Records from a collection:
=== Section Start ===

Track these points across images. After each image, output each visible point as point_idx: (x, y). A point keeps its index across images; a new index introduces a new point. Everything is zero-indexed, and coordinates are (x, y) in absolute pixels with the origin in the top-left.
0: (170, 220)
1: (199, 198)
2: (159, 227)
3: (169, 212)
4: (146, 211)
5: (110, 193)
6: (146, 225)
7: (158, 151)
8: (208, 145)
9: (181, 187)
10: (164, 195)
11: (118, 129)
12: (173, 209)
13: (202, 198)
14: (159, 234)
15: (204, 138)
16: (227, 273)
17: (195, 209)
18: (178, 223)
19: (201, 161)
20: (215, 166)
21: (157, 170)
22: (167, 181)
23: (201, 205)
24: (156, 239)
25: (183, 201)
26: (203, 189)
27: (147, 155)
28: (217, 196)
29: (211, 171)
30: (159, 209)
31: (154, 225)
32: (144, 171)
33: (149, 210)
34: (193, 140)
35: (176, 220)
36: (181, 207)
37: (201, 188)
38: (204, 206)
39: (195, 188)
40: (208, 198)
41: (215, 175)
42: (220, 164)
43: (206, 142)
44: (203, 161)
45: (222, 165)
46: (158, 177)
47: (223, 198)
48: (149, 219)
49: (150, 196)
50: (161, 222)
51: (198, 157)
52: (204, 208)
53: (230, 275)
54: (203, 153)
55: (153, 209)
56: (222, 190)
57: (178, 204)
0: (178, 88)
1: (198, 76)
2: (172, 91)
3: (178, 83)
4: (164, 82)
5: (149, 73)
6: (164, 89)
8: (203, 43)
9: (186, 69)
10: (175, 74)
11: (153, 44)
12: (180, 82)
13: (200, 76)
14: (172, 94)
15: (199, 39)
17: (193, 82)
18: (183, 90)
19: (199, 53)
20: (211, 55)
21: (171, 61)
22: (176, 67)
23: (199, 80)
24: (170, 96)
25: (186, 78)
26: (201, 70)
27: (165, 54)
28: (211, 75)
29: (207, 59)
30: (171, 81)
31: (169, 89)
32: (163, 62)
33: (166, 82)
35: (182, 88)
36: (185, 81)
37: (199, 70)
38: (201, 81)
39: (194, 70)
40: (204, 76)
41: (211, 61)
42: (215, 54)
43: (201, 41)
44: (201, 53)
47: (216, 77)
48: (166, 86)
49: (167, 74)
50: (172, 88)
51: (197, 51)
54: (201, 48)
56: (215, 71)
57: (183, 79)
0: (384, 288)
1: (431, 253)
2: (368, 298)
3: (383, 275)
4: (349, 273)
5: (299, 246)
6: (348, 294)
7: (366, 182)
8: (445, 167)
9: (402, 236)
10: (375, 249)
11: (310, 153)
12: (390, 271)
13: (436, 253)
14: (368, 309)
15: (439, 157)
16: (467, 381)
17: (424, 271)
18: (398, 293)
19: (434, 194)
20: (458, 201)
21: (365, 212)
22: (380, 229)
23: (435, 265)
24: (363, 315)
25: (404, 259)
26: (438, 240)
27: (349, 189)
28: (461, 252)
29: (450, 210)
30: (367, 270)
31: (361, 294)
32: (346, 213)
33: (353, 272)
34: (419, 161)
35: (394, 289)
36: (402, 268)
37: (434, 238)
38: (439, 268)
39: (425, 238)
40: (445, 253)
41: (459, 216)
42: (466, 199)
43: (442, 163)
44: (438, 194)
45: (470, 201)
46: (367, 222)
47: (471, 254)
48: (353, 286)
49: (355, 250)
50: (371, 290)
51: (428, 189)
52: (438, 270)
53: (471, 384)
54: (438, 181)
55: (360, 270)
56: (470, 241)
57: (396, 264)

=== Section End ===

What is required: Reproduce every line of the material above verbatim, from first to last.

Solution to this task:
Track these points across images. After each image, output each visible point as point_idx: (x, y). A point keeps its index across images; a new index introduces a new point. Everything is zero-indexed, and coordinates are (x, y) in absolute pixels with the origin in the top-left.
0: (170, 220)
1: (199, 198)
2: (159, 227)
3: (169, 212)
4: (146, 211)
5: (110, 193)
6: (146, 225)
7: (158, 151)
8: (208, 145)
9: (181, 187)
10: (164, 195)
11: (118, 129)
12: (173, 209)
13: (202, 198)
14: (159, 234)
15: (204, 138)
16: (227, 273)
17: (195, 209)
18: (178, 223)
19: (201, 161)
20: (215, 166)
21: (157, 170)
22: (167, 181)
23: (201, 205)
24: (156, 239)
25: (183, 201)
26: (203, 189)
27: (147, 155)
28: (217, 196)
29: (211, 171)
30: (159, 209)
31: (154, 225)
32: (144, 171)
33: (149, 210)
34: (193, 140)
35: (176, 220)
36: (181, 207)
37: (201, 188)
38: (204, 206)
39: (195, 188)
40: (208, 198)
41: (215, 175)
42: (220, 164)
43: (206, 142)
44: (203, 161)
45: (222, 165)
46: (158, 177)
47: (223, 198)
48: (149, 219)
49: (150, 196)
50: (161, 222)
51: (198, 157)
52: (204, 208)
53: (230, 275)
54: (203, 153)
55: (153, 209)
56: (222, 190)
57: (178, 204)
0: (178, 88)
1: (198, 76)
2: (172, 91)
3: (178, 83)
4: (164, 82)
5: (149, 73)
6: (164, 89)
8: (203, 43)
9: (186, 69)
10: (175, 74)
11: (153, 44)
12: (180, 82)
13: (200, 76)
14: (172, 94)
15: (199, 39)
17: (193, 82)
18: (183, 90)
19: (199, 53)
20: (211, 55)
21: (171, 61)
22: (176, 67)
23: (199, 80)
24: (170, 96)
25: (186, 78)
26: (201, 70)
27: (165, 54)
28: (211, 75)
29: (207, 59)
30: (171, 81)
31: (169, 89)
32: (163, 62)
33: (166, 82)
35: (182, 88)
36: (185, 81)
37: (199, 70)
38: (201, 81)
39: (194, 70)
40: (204, 76)
41: (211, 61)
42: (215, 54)
43: (201, 41)
44: (201, 53)
47: (216, 77)
48: (166, 86)
49: (167, 74)
50: (172, 88)
51: (197, 51)
54: (201, 48)
56: (215, 71)
57: (183, 79)
0: (384, 288)
1: (431, 253)
2: (368, 298)
3: (383, 275)
4: (349, 273)
5: (299, 246)
6: (348, 294)
7: (366, 182)
8: (445, 167)
9: (402, 236)
10: (375, 249)
11: (310, 153)
12: (390, 271)
13: (436, 253)
14: (368, 309)
15: (439, 157)
16: (467, 381)
17: (424, 271)
18: (398, 293)
19: (434, 194)
20: (458, 201)
21: (365, 212)
22: (380, 229)
23: (435, 265)
24: (363, 315)
25: (404, 259)
26: (438, 240)
27: (349, 189)
28: (461, 252)
29: (450, 210)
30: (367, 270)
31: (361, 294)
32: (346, 213)
33: (353, 272)
34: (419, 161)
35: (394, 289)
36: (402, 268)
37: (434, 238)
38: (439, 268)
39: (425, 238)
40: (445, 253)
41: (459, 216)
42: (466, 199)
43: (442, 163)
44: (438, 194)
45: (470, 201)
46: (367, 222)
47: (471, 254)
48: (353, 286)
49: (355, 250)
50: (371, 290)
51: (428, 189)
52: (438, 270)
53: (471, 384)
54: (438, 181)
55: (360, 270)
56: (470, 241)
57: (396, 264)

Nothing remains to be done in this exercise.